Dear Fellow Mom,
I have watched our two boys play together at school since the beginning of the year. From day one our children have gravitated towards each other. I remember being so nervous about sending my son to pre-school for the first time. The fear and apprehension that comes with letting your child out of the safety of your presence and supervision for the first time. I remember feeling such joy and relief when I picked him up after that first day and listened as he excitedly told me about his new friend. I was eager to meet you and your child and allow my smile to show my gratefulness that my son has found a new friend to make this big transition less scary.

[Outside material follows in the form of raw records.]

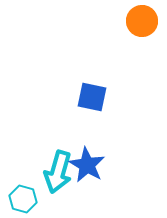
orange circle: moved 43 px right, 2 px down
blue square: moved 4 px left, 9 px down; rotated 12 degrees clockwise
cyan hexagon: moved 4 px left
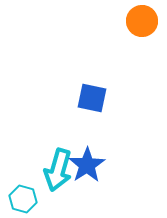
blue square: moved 1 px down
blue star: rotated 9 degrees clockwise
cyan arrow: moved 2 px up
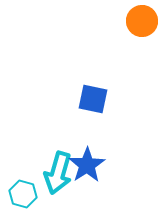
blue square: moved 1 px right, 1 px down
cyan arrow: moved 3 px down
cyan hexagon: moved 5 px up
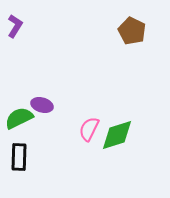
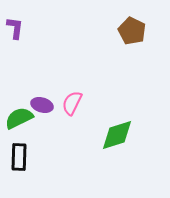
purple L-shape: moved 2 px down; rotated 25 degrees counterclockwise
pink semicircle: moved 17 px left, 26 px up
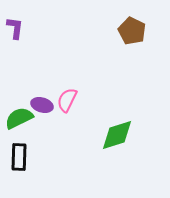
pink semicircle: moved 5 px left, 3 px up
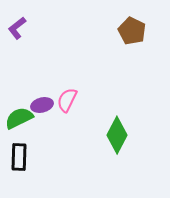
purple L-shape: moved 2 px right; rotated 135 degrees counterclockwise
purple ellipse: rotated 30 degrees counterclockwise
green diamond: rotated 45 degrees counterclockwise
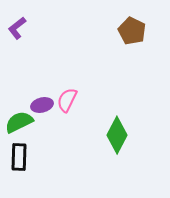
green semicircle: moved 4 px down
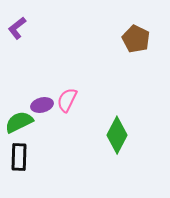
brown pentagon: moved 4 px right, 8 px down
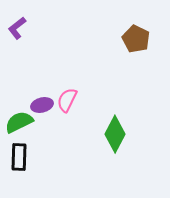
green diamond: moved 2 px left, 1 px up
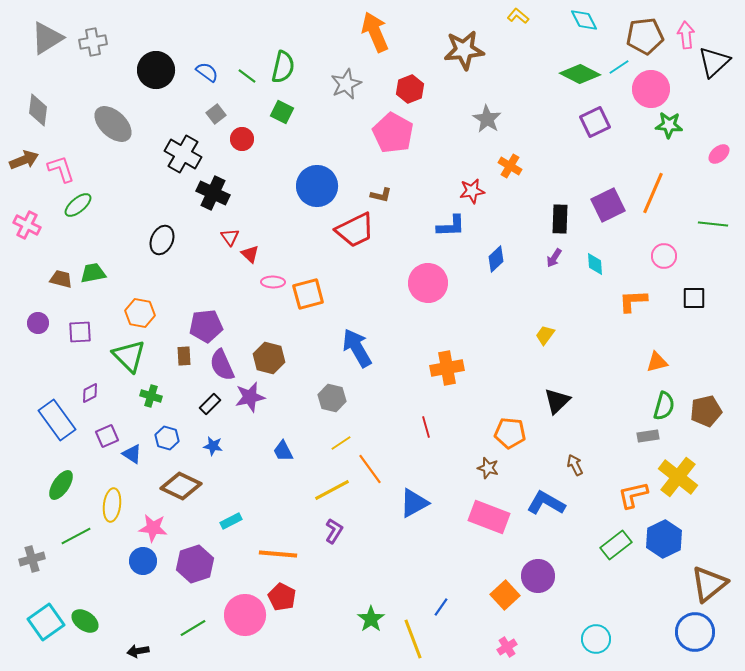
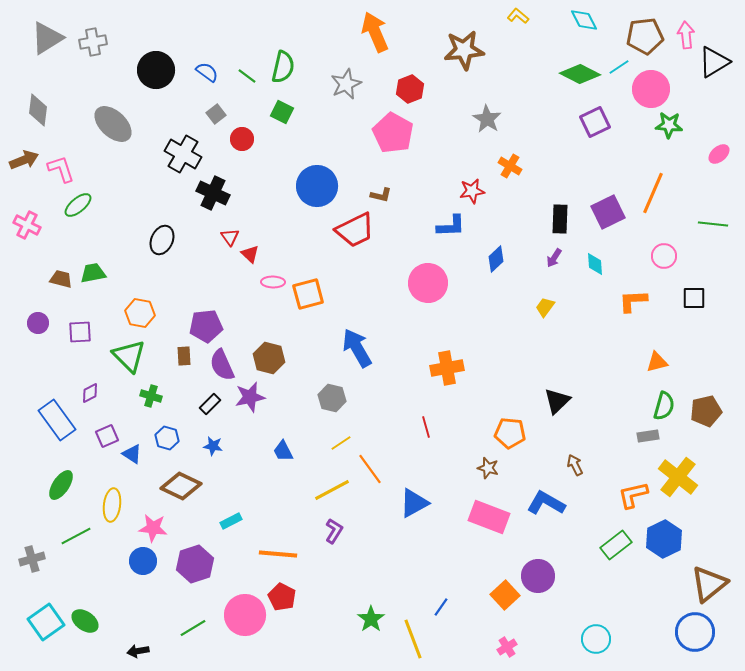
black triangle at (714, 62): rotated 12 degrees clockwise
purple square at (608, 205): moved 7 px down
yellow trapezoid at (545, 335): moved 28 px up
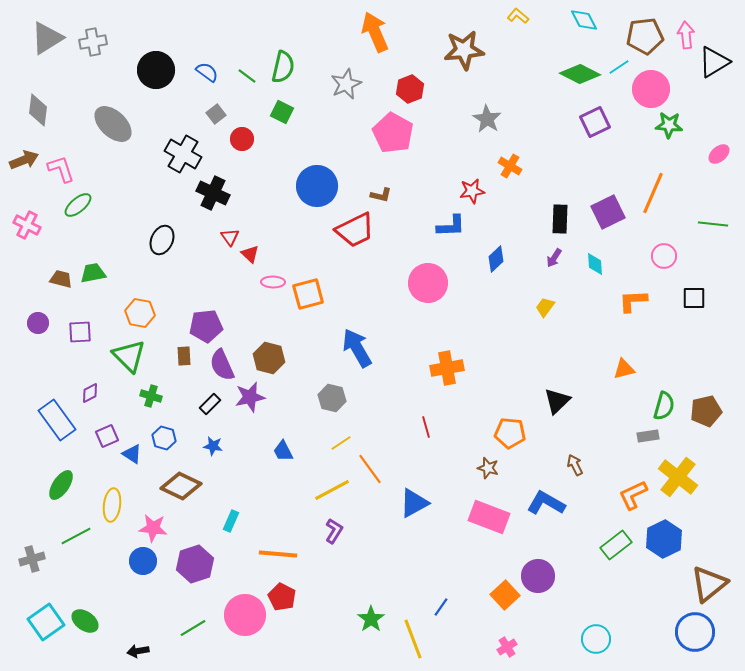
orange triangle at (657, 362): moved 33 px left, 7 px down
blue hexagon at (167, 438): moved 3 px left
orange L-shape at (633, 495): rotated 12 degrees counterclockwise
cyan rectangle at (231, 521): rotated 40 degrees counterclockwise
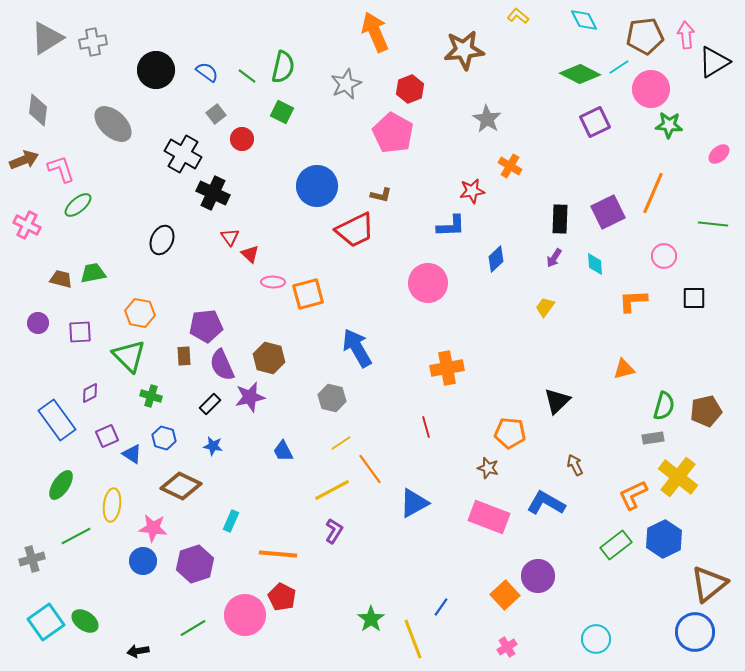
gray rectangle at (648, 436): moved 5 px right, 2 px down
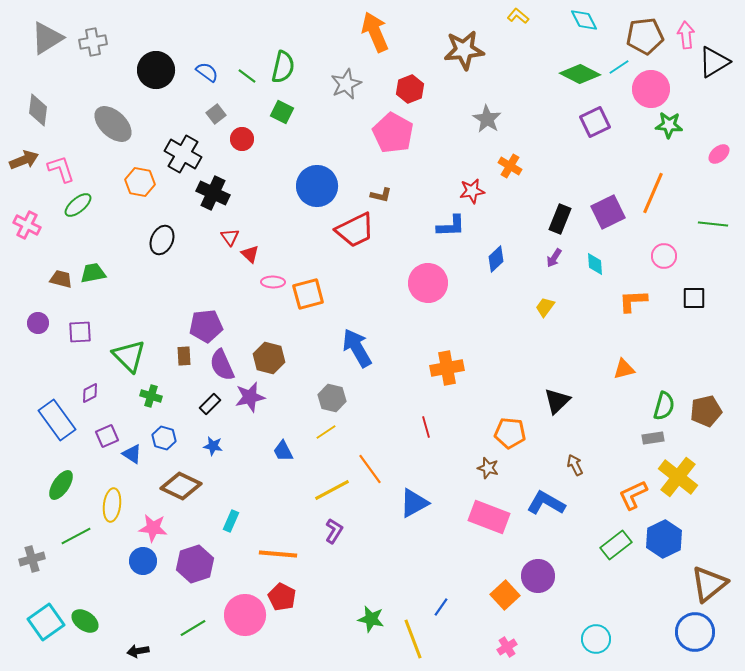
black rectangle at (560, 219): rotated 20 degrees clockwise
orange hexagon at (140, 313): moved 131 px up
yellow line at (341, 443): moved 15 px left, 11 px up
green star at (371, 619): rotated 24 degrees counterclockwise
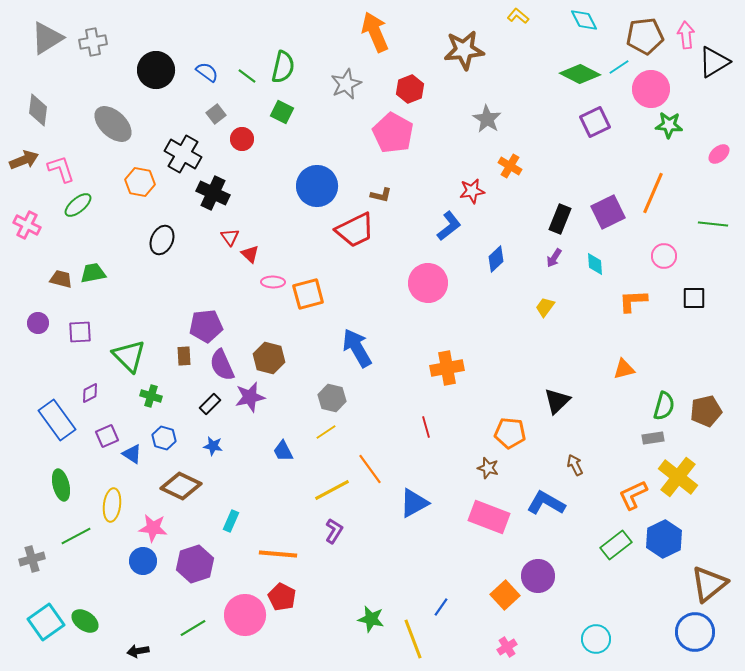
blue L-shape at (451, 226): moved 2 px left; rotated 36 degrees counterclockwise
green ellipse at (61, 485): rotated 48 degrees counterclockwise
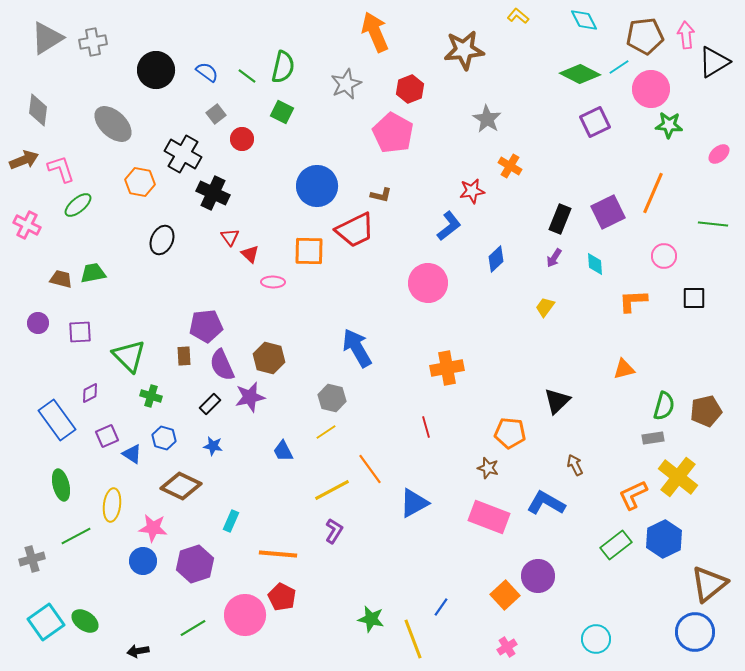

At morning drop-off , I watch my child's face light up when your son walks in the classroom. At afternoon pick-up, my son walks towards me with shoulders slumped, head hung low, and eyes toward the ground. I ask how his day was and he tells me about his day with your son. He shares how his friend pushed him on the playground or how his friend wasn't nice to him in class. I listen, validate his feelings, and encourage him to use his strong voice to tell his friend how he feels.
I start to pay more attention at drop off and linger in the observation room each morning. From behind the one way glass of the observation room, I have seen my son's smile turn into a look of fear and powerlessness when he is physically overpowered by your son. I begin to arrive early in the afternoon to observe their time on the playground. I see our children's interaction and feel my child's pain. I also see you.
From behind the observation glass I see that same look of powerlessness on your face. The look that speaks I am doing the best I can but my child is not listening and I don't know what else to do. I see you drop your son off each morning and with love you kiss him goodbye. I see his nervous energy or how he clings to your leg sometimes. I see the look of worry and exhaustion on your face. With one child on your hip and your son clinging to your leg. I see your apprehension as you leave the room.
I see it because I know the look well as I have looked that way too. The exhaustion from transitioning from one child to two. The worry about if your son will have a good day. The apprehension you feel walking away and leaving him without your help and supervision. I see you because I am you. We are the same. We love our boys and want to help them through whatever tough time they are having. Whether the tough time is causing our child to act out behaviorally or whether the tough time is teaching our child how to assert himself when he is being mistreated. Each child is struggling and we want to fix their hurt. We want to understand them, teach them, and hope they make the choices we have instilled in them.
You see, you and I are the same. We want the same things. You and I are on the same team. We both want our boys to have friendships that are joyful, safe, and fun. We want them to have positive and appropriate social interactions with their peers. You want that for your son and I want that for mine. We want them to have this between each other. I believe you want that for your son and I hope you can believe me when I say that I want that for your son as well. I truly believe that each of us (child or adult) is doing the best we can with who we are and the resources we have in any given moment. Sometimes we just need a little extra time, resources, or help. It is okay to need that and it is okay to ask for it.
My fellow momma, I know our kids are doing the best they can in this moment. I know we are doing the best we can in this moment. I also know that our boys need our help. They need more time, tools, and resources. Which means we need each other's help. I need you and you need me. It's okay for us to need each other in order to help our boys. We are the same remember and we are in this together.
Now, what do you need from me? How can I help?